Ma poi, com’era palese fin dalla prima comparsa del “fantasma” paterno, lo squalo si trasformerà in qualcosa di diverso, non sarà più il mostro da sfamare o l’alieno da temere: «uno squalo che non fa paura ha smesso di essere uno squalo» dice a mo’ di insegnamento il Corsaro, una versione giocosa del Canaro (sempre interpretato da Pesce) di Dogman (Matteo Garrone, 2018).
Ecco allora una delle sequenze più significative del film, arricchita dalla colonna sonora di Mainetti e Michele Braga. Walter è nei sotterranei della villa e scopre una stanza con un’enorme finestra che affaccia sul fondale della piscina; qui ha il primo scontro diretto con lo squalo, irrequieto perchè è uno degli animali che soffre maggiormente l’essere in cattività. Ovviamente il cambio di percezione non ha l’eleganza di Spielberg, ma Davide Gentile è riuscito a dare alla storia quel tocco emotivo ed educativo di cui aveva bisogno per non rimanere chiuso in una cronaca asettica degli eventi.

Mentre funzionano tutte le interazioni con lo squalo, in scena grazie ad un mix ragionato di animatronics e CGI, la parte debole del film riguarda la caduta di Walter nel mondo della criminalità giovanile. Allo scopo di non perdere “l’altezza” di un tredicenne, Gentile evita di approfondire gli aspetti più oscuri di una gang di spacciatori liceali (ad un certo punto Walter si unisce a loro, descritti come macchiette, e diventa un corriere), ma ciò depotenzia il percorso di formazione e il contesto italiano che giustifica l’intera operazione.

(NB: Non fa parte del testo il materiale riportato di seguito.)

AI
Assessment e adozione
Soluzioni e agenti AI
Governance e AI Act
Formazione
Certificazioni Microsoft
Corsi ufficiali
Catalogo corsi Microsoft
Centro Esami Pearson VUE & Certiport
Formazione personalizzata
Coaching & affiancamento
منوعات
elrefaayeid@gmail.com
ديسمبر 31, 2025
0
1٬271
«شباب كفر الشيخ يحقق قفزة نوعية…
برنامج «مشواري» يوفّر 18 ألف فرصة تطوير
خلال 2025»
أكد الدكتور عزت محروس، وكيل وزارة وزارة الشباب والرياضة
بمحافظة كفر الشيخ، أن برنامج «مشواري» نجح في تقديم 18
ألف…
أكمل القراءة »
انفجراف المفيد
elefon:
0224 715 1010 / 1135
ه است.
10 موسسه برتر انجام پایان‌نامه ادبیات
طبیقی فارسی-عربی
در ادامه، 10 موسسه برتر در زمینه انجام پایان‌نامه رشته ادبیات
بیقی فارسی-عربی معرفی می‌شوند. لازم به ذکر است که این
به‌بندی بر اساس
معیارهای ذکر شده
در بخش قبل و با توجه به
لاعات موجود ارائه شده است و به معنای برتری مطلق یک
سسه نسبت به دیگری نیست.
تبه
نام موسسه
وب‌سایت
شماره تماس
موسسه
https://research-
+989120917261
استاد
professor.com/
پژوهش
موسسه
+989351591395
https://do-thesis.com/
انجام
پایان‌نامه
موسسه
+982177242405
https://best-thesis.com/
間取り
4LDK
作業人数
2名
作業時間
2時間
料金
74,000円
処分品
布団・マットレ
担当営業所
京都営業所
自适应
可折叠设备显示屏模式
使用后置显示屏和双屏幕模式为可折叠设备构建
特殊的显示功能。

Quindi non siamo dalle parti né de I ragazzi della 56° strada (Francis Ford Coppola, 1983) né de La paranza dei bambini (Claudio Giovannesi, 2019), con cui Denti da Squalo condivide la tematica più interessante: il pericoloso fascino che i giovani, se cresciuti in determinate realtà, possono provare nei confronti delle icone “leggendarie” della Malavita, alla stregua di un supereroe, uno sportivo o una popstar.

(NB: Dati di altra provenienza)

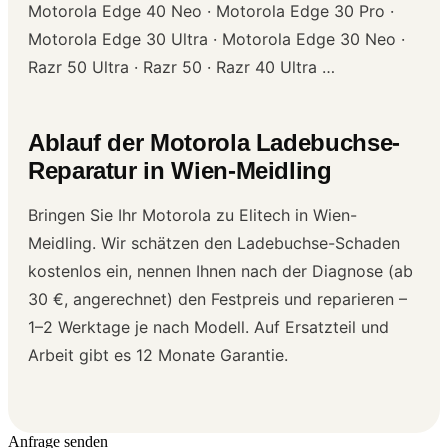
Motorola Edge 40 Neo · Motorola Edge 30 Pro ·
Motorola Edge 30 Ultra · Motorola Edge 30 Neo ·
Razr 50 Ultra · Razr 50 · Razr 40 Ultra …
Ablauf der Motorola Ladebuchse-
Reparatur in Wien-Meidling
Bringen Sie Ihr Motorola zu Elitech in Wien-
Meidling. Wir schätzen den Ladebuchse-Schaden
kostenlos ein, nennen Ihnen nach der Diagnose (ab
30 €, angerechnet) den Festpreis und reparieren –
1–2 Werktage je nach Modell. Auf Ersatzteil und
Arbeit gibt es 12 Monate Garantie.
Anfrage senden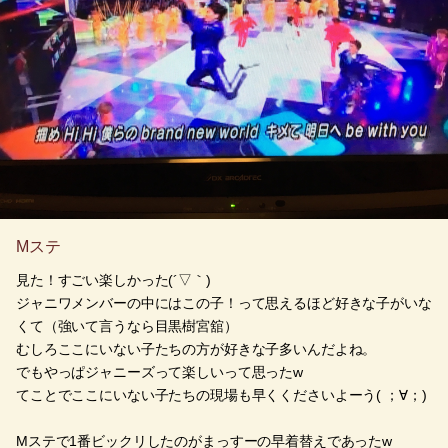
Mステ
見た！すごい楽しかった(´▽｀)
ジャニワメンバーの中にはこの子！って思えるほど好きな子がいな
くて（強いて言うなら目黒樹宮舘）
むしろここにいない子たちの方が好きな子多いんだよね。
でもやっぱジャニーズって楽しいって思ったw
てことでここにいない子たちの現場も早くくださいよーう( ；∀；)
Mステで1番ビックリしたのがまっすーの早着替えであったw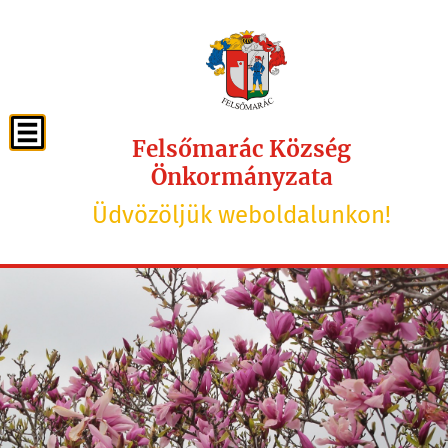
Felsőmarác Község
Önkormányzata
Üdvözöljük weboldalunkon!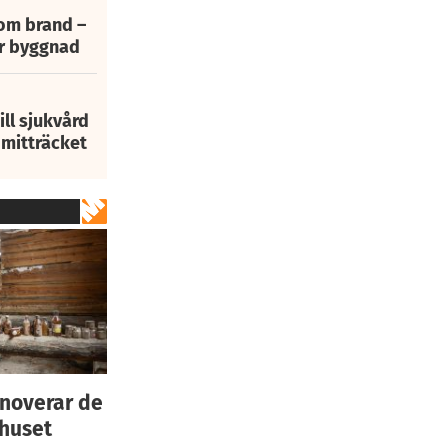
 om brand –
ur byggnad
ill sjukvård
i mitträcket
enoverar de
 huset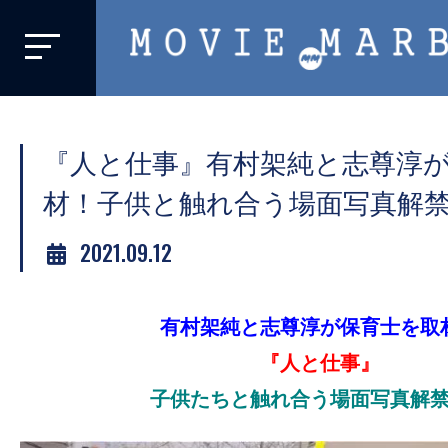
MOVIE
MARBIE
業
界
『人と仕事』有村架純と志尊淳
初、
映
材！子供と触れ合う場面写真解
画
2021.09.12
バ
イ
ラ
有村架純と志尊淳が保育士を取
ル
『人と仕事』
メ
デ
子供たちと触れ合う場面写真解
ィ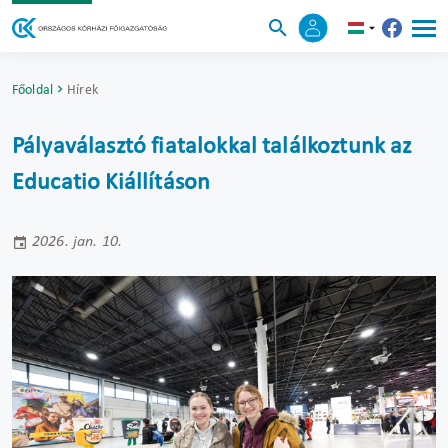
Főoldal
Hírek
Pályaválasztó fiatalokkal találkoztunk az
Educatio Kiállításon
2026. jan. 10.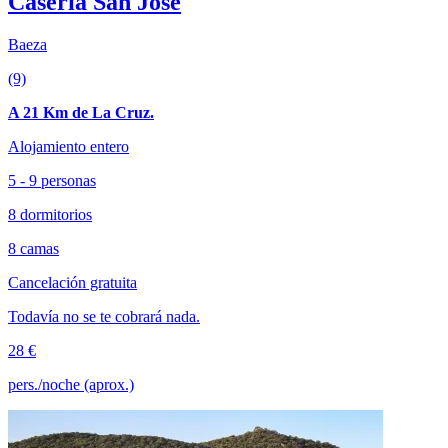
Casería San José
Baeza
(9)
A 21 Km de La Cruz.
Alojamiento entero
5 - 9 personas
8 dormitorios
8 camas
Cancelación gratuita
Todavía no se te cobrará nada.
28 €
pers./noche (aprox.)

Nonostante il suo andamento prevedibile, Denti da squalo è un buon film dalle piccole ambizioni e mette in scena un coming-of-age all’americana (un ricordo di un’estate) sfruttando però i topoi di quel cinema italiano che si misura con i sottoboschi malavitosi. Seguendo tale prospettiva, possiamo inserirlo in una specie di macro-universo che Gabriele Mainetti ha costruito negli ultimi dieci anni, infatti, date alcune assonanze, è consigliata anche la visione del suo corto Tiger Boy (2012). Se invece puntiamo i riflettori sugli ingredienti principali (personaggi e cast), che funzionano meglio quando presi singolarmente, il film racconta non solo l’ingresso nell’adolescenza del piccolo Walter ma anche l’ingresso nel panorama cinematografico di Davide Gentile, il cui sguardo tenero rende la sua opera prima meritevole di essere vista.